Michael Phelps might stand as a good example. he is built like a swimming machine: he has an abnormally long, thin but muscular torso, a massive arm span compared to his height (6’7″ span, 6’4″ height), size 14 feet and super-flexible ankles. i have none of these attributes, but if i were an international quality swimmer, could i legitimately expect an athletic body to regulate to distinguish between Phelps and me? in other words, should there be a category for people who have these or similar traits, and those that don’t, or would that be ridiculous? when compared to sex, the difference is a matter of frequency of the occurrence of advantageous characteristics, but one could argue that at the highest level that makes little difference – i.e. an examination of the differences between an averagely built male swimmer, an averagely built female swimmer and Michael Phelps might put the set of differences between the first two bodies into an interesting perspective.

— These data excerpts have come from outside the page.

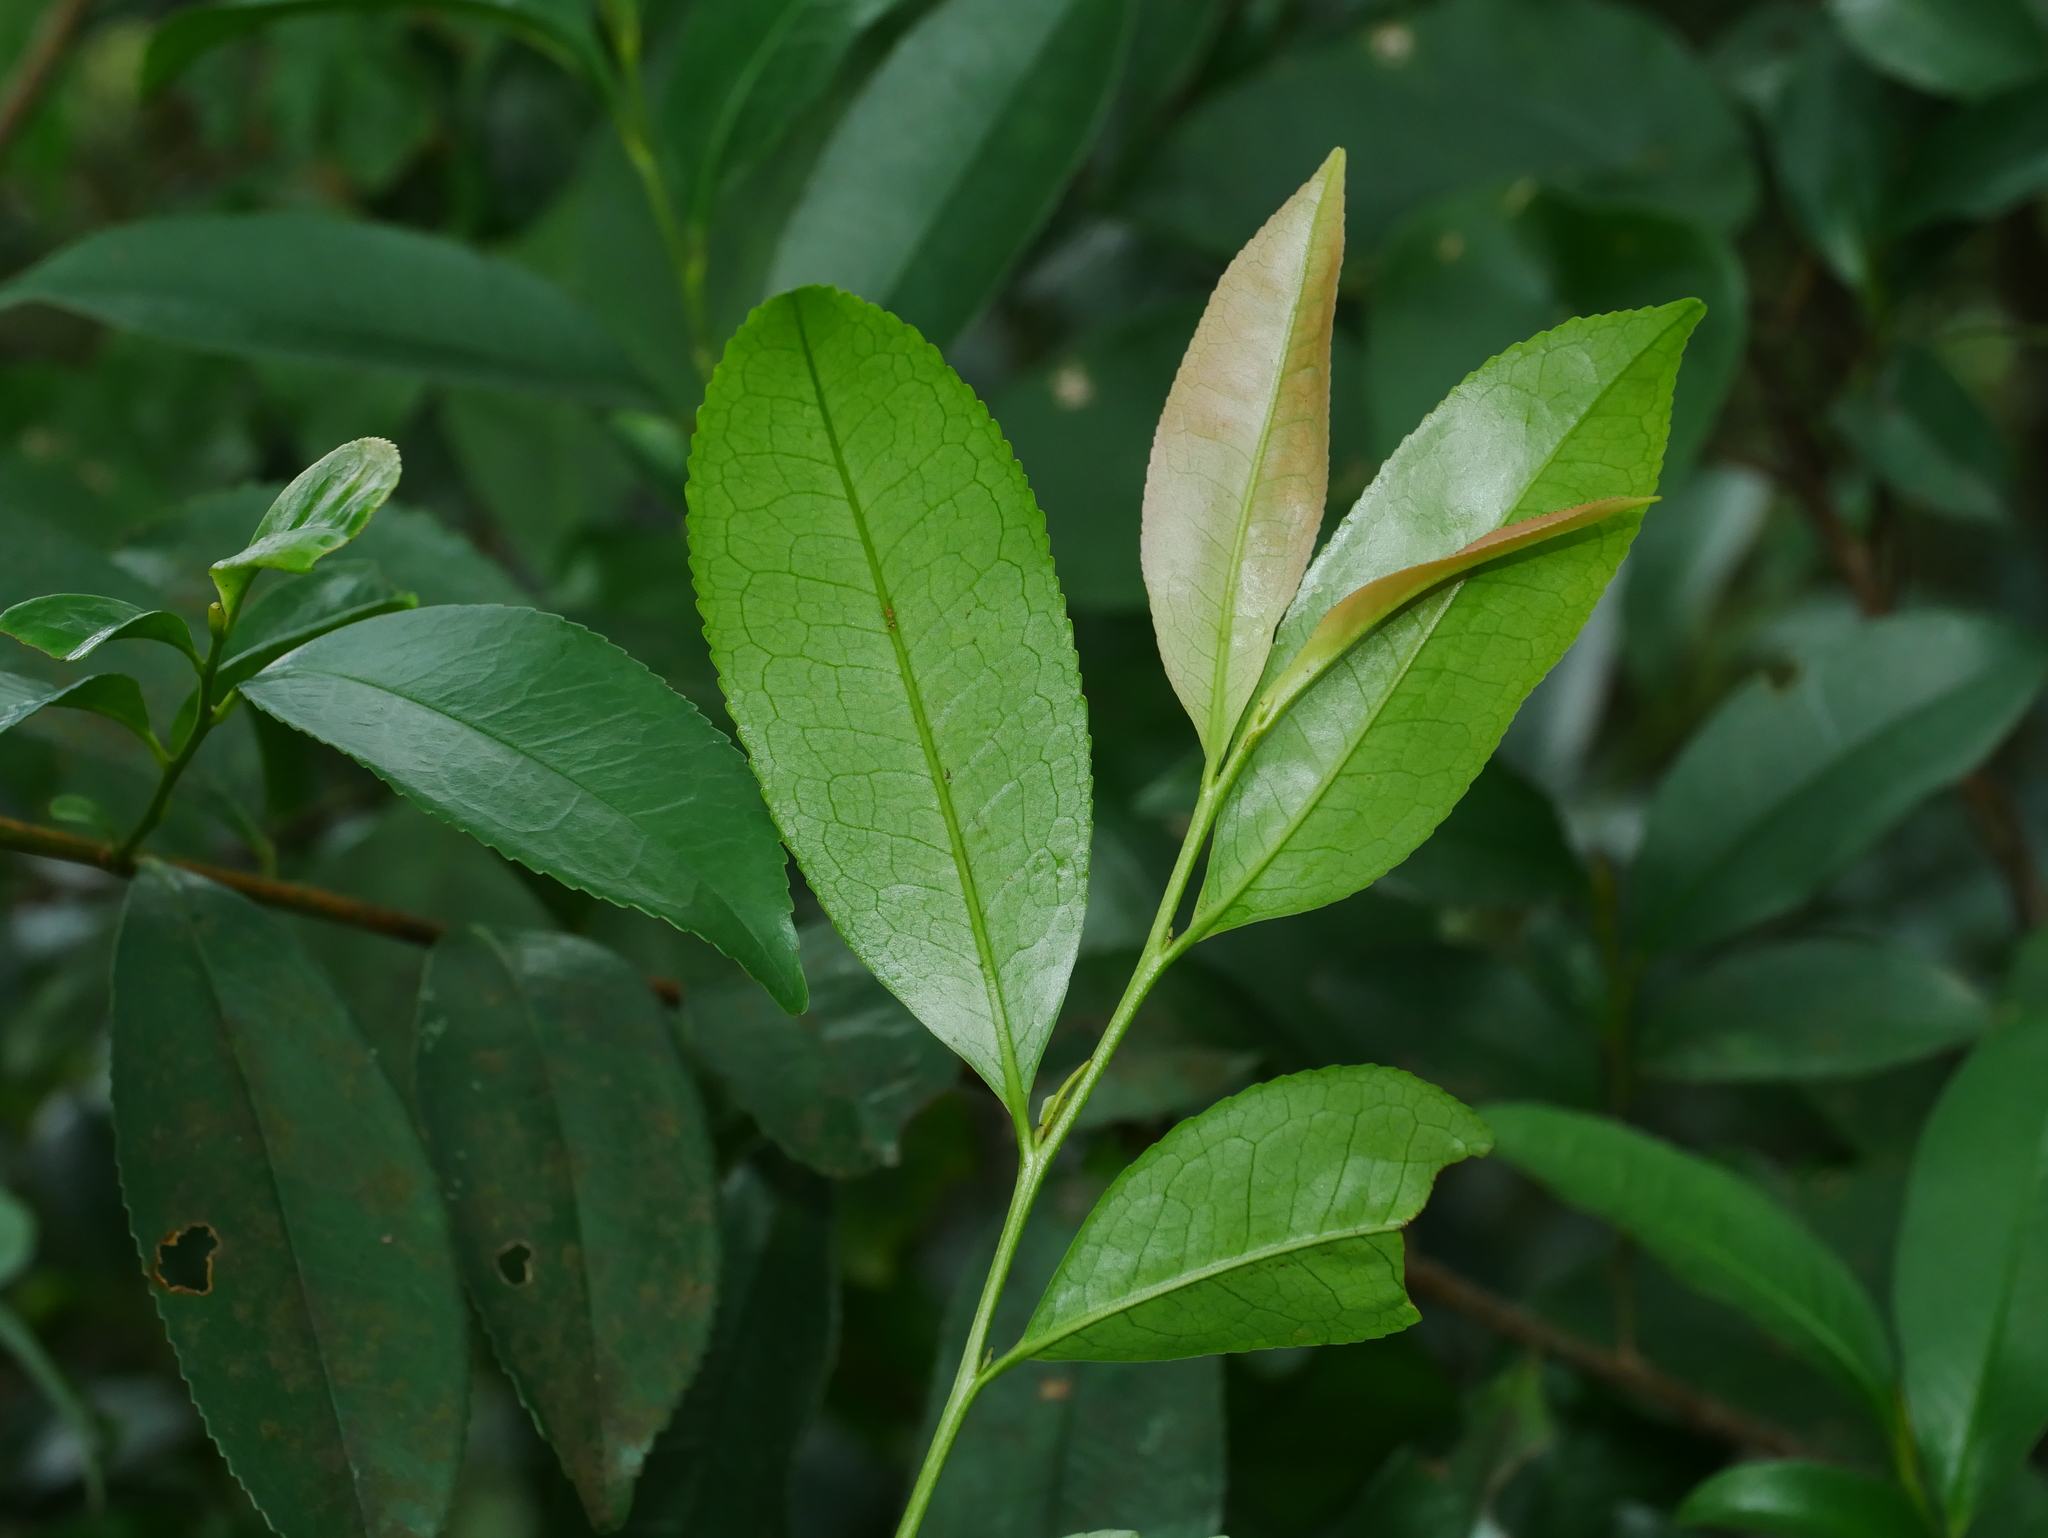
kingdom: Plantae
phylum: Tracheophyta
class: Magnoliopsida
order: Ericales
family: Pentaphylacaceae
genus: Eurya
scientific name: Eurya nitida
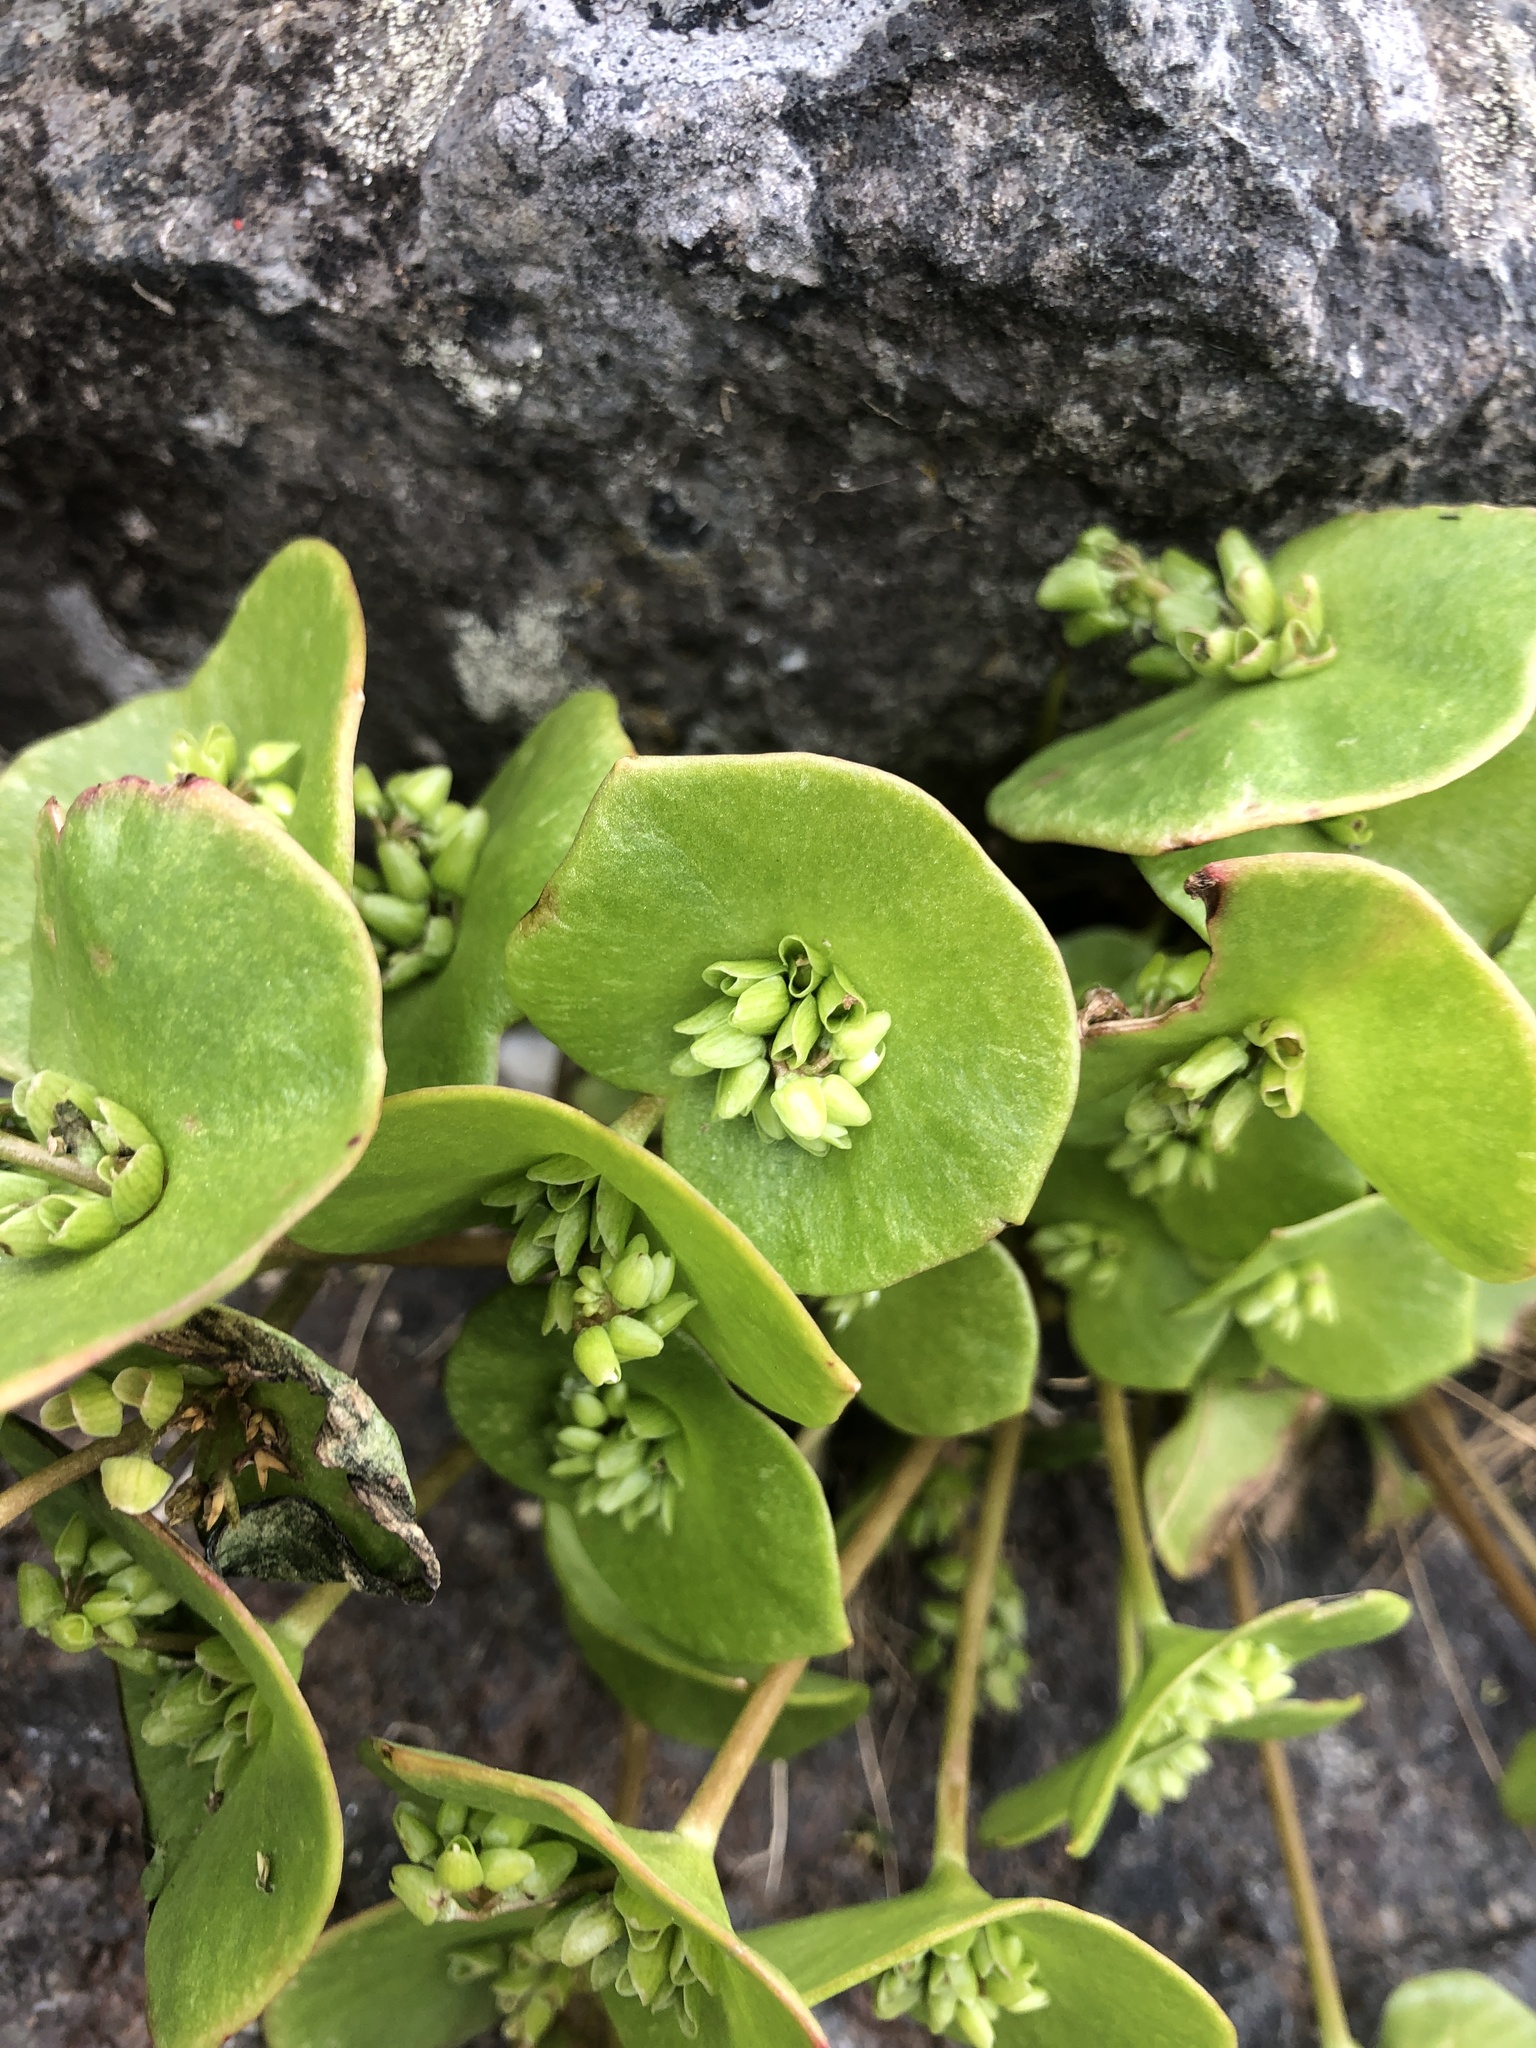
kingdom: Plantae
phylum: Tracheophyta
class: Magnoliopsida
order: Caryophyllales
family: Montiaceae
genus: Claytonia
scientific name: Claytonia perfoliata
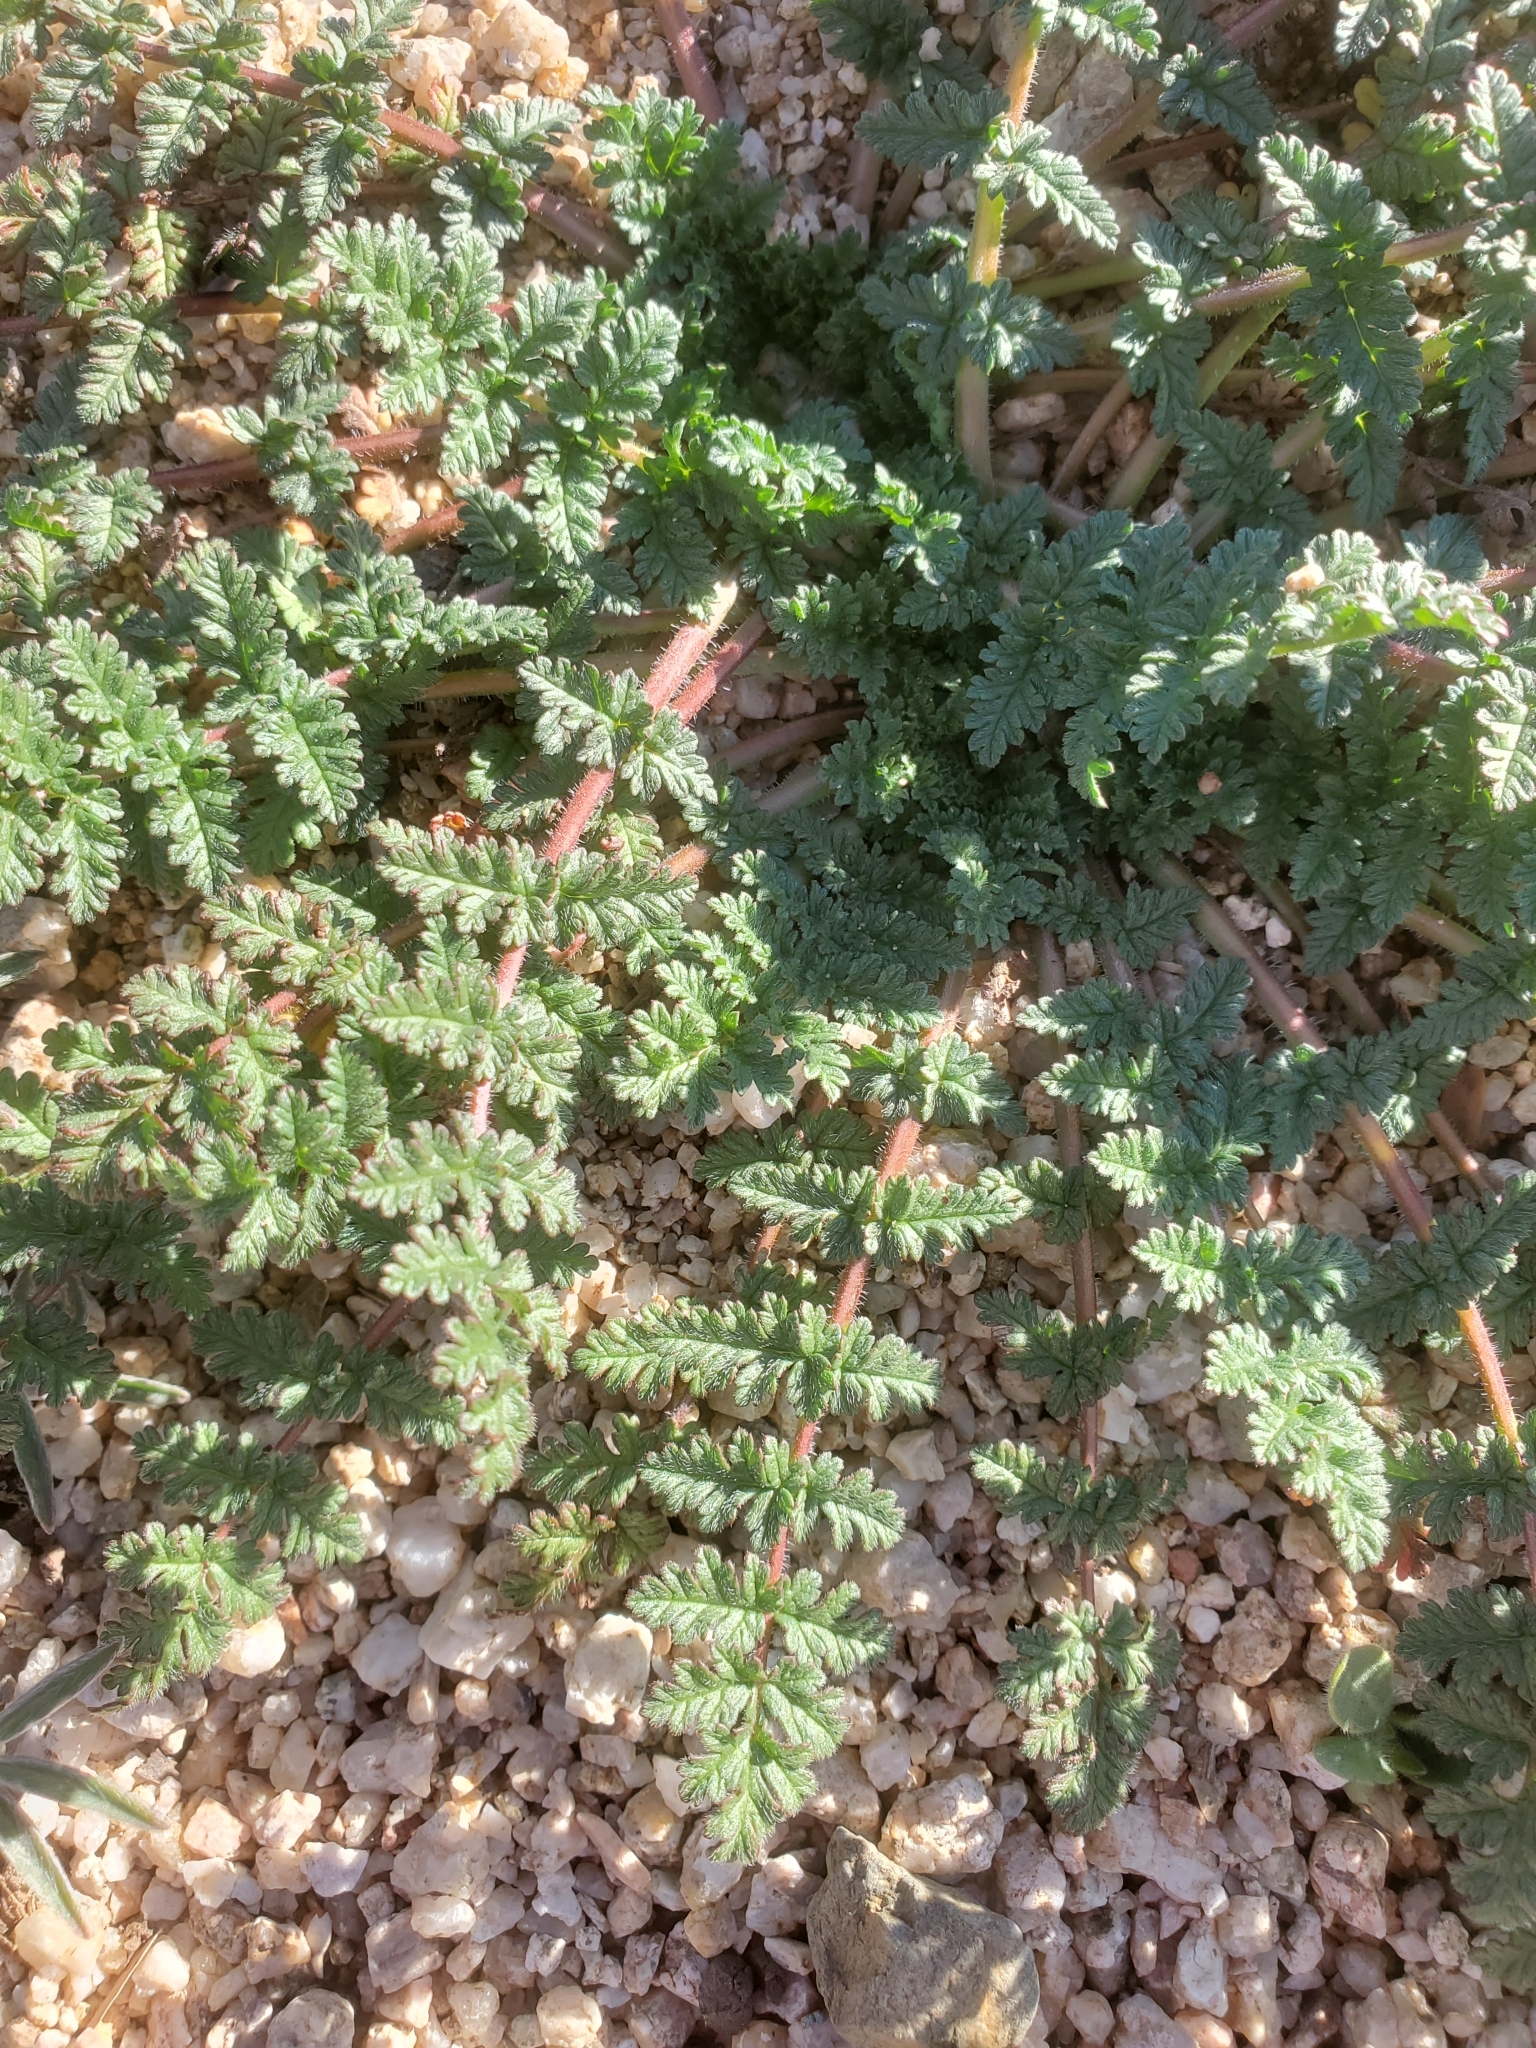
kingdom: Plantae
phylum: Tracheophyta
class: Magnoliopsida
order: Geraniales
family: Geraniaceae
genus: Erodium
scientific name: Erodium cicutarium
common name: Common stork's-bill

of course one of the really fascinating aspects of Semenya’s case was the blatant fog of orientalism (or whatever the equivalent is in relation to Africa) that hung around the story. those who suspected that Semenya has an intersex condition regularly painted her as a country girl, who came from a deep-dark region of South Africa where such conditions are more widely found and as such constitute a ‘normal’ part of life. This racist and patronising discourse of ‘oh is isn’t her fault, she’s too backwards to realise she’s a man’ would be disgusting enough if it wasn’t also unbelievably ill-informed. Semenya might have grown up in a rural area, but she now studies at Pretoria University and works with their state of the art equipment, facilities and coaches.
i have only huge respect for the way in which Ms Semenya has handled the fact that her body has become the site of such a strange and political debate. she has consistently come across as a gracious, confident and highly focussed individual and i hope she goes on to excel in the sport and to be an inspiration for all people who find themselves in a similar situation. what is more, i hope that the IAAF are called to formally justify all of their actions.